START Reading passage

C Channel, First Choice, and Superchannel began their broadcasts on February 1, 1983. C Channel's President Edgar Cowan predicted 200,000 subscribers and financial equilibrium within a year.

== Programming ==
C Channel was required, as a condition of license from the CRTC, to spend no less than 20% of its revenues and 50% of its expenditures on Canadian-produced programming. The channel had planned to spend C$4 million in production during its initial seven months of broadcasting.

C Channel held a two-night preview of its programming on January 20–21, cablecast on most cable systems, such as Greater Winnipeg Cablevision, which was actually not able to carry the real service due to the dispute with the Manitoba Telephone System (MTS).

On the first night, there were only two programs, beginning at 8 p.m. (Eastern Standard Time): Swan Lake, performed by the Royal Ballet at the Royal Opera House in London, England. The other was a film originally released in 1980, The Last Metro.

One of the programs featured was a Bach-themed concert performed by flautist James Galway and violinist Kyung-wha Chung, while jazz enthusiasts could watch performances from the Montreal International Jazz Festival.

END Reading passage
START Recorded data

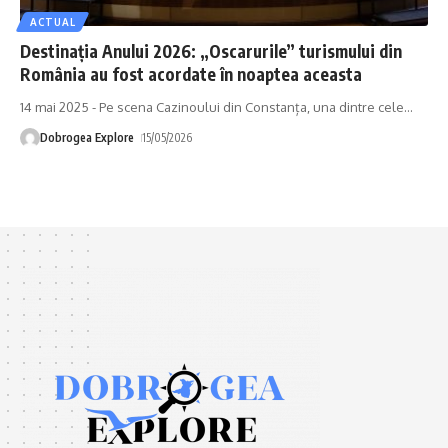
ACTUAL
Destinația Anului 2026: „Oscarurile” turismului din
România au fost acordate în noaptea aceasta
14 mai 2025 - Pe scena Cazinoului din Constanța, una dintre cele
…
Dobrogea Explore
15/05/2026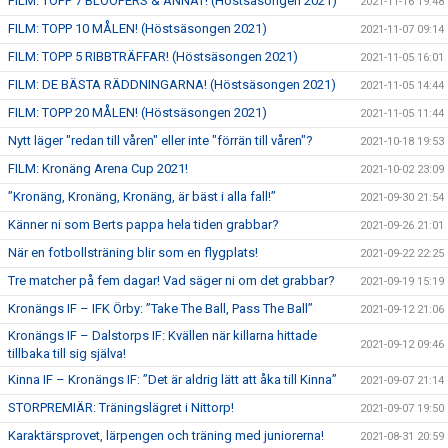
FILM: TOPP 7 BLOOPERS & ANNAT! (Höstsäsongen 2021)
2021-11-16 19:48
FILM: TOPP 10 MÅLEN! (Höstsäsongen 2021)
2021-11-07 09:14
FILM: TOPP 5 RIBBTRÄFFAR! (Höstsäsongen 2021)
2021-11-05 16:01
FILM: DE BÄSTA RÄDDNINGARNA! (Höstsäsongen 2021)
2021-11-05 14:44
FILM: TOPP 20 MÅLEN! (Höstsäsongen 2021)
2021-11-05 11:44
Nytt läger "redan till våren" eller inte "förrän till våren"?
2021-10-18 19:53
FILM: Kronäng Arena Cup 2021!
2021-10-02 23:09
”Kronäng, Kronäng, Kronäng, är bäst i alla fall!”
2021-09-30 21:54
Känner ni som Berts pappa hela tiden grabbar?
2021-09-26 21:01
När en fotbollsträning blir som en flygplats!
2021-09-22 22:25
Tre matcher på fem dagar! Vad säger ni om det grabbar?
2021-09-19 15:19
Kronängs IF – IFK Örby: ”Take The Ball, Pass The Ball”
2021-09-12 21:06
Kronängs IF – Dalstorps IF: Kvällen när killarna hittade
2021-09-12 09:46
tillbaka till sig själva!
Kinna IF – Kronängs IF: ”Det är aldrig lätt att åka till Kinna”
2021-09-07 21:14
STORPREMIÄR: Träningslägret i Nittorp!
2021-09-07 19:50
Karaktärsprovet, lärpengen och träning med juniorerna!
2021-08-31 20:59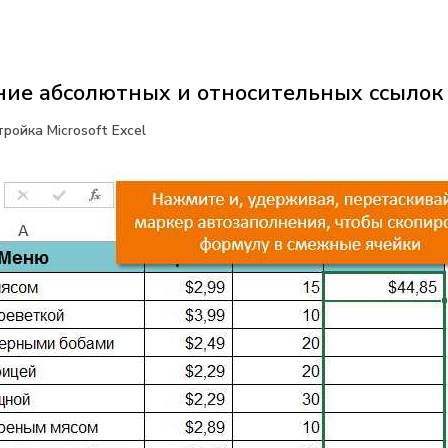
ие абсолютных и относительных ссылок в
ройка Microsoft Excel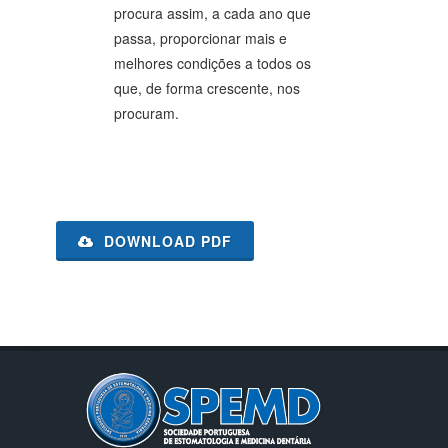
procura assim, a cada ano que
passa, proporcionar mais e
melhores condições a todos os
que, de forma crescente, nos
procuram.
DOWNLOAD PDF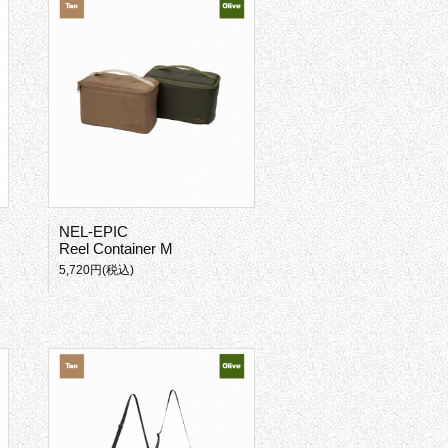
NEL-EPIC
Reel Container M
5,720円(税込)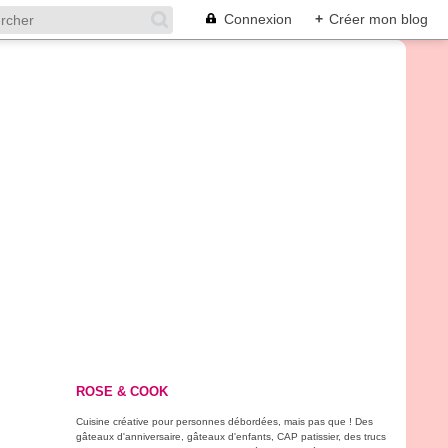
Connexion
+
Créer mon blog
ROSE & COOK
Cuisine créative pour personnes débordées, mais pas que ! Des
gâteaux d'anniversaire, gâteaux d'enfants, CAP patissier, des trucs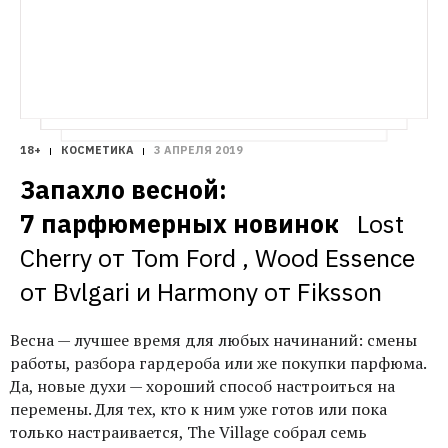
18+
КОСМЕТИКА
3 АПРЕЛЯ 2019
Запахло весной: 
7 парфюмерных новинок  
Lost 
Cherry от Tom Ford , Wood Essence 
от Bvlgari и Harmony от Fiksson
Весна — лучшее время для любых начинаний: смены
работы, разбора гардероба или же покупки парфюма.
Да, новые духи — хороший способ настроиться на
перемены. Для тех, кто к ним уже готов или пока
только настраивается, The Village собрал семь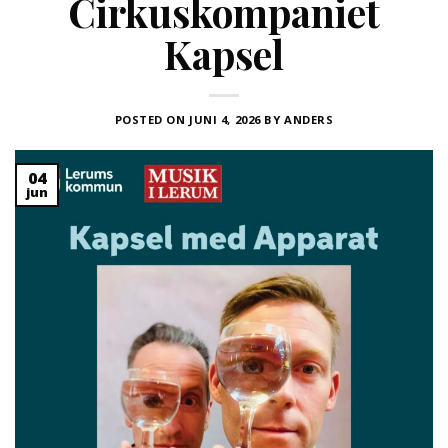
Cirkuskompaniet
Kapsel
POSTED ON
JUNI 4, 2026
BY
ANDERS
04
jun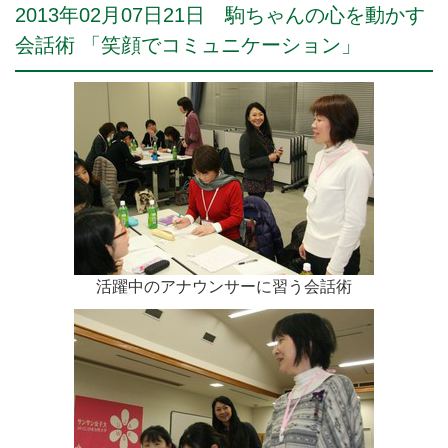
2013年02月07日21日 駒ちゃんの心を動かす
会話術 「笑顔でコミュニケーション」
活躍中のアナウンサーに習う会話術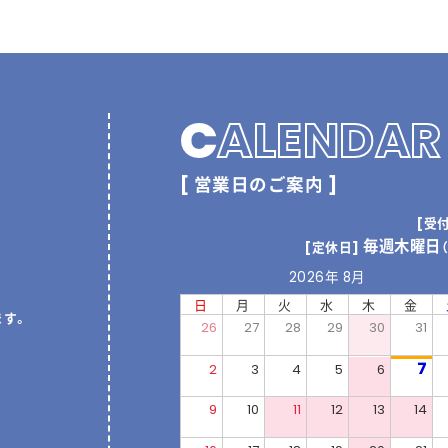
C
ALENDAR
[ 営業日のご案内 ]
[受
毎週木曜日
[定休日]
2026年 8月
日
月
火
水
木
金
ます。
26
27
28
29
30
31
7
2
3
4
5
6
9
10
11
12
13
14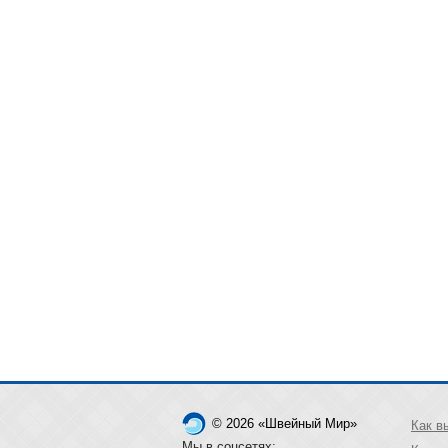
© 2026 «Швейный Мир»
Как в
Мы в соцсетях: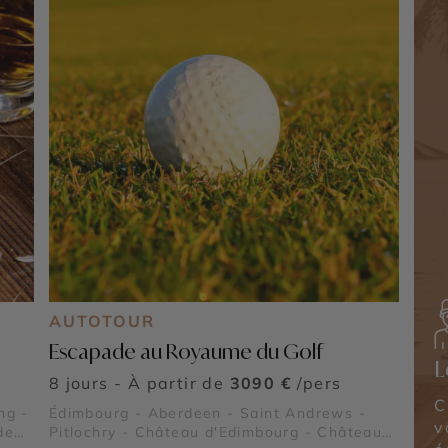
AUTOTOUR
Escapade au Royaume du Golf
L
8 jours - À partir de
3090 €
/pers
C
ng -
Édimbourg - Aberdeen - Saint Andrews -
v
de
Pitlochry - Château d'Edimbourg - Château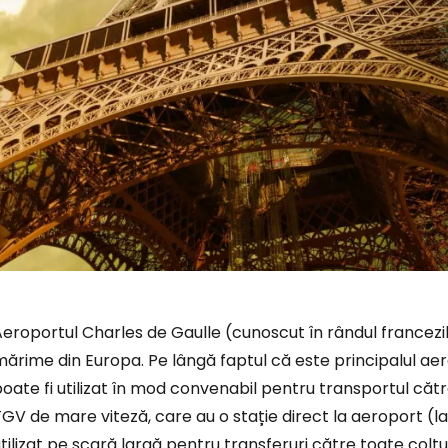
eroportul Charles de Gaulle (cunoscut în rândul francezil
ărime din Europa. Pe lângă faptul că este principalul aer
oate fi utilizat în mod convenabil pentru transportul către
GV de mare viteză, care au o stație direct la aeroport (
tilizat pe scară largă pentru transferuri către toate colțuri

END Recorded data

**Task**
Copy the C Channel passage word for word from "C Channel held" to "Telephone System (MTS).".

**Expected answer**
C Channel held a two-night preview of its programming on January 20–21, cablecast on most cable systems, such as Greater Winnipeg Cablevision, which was actually not able to carry the real service due to the dispute with the Manitoba Telephone System (MTS).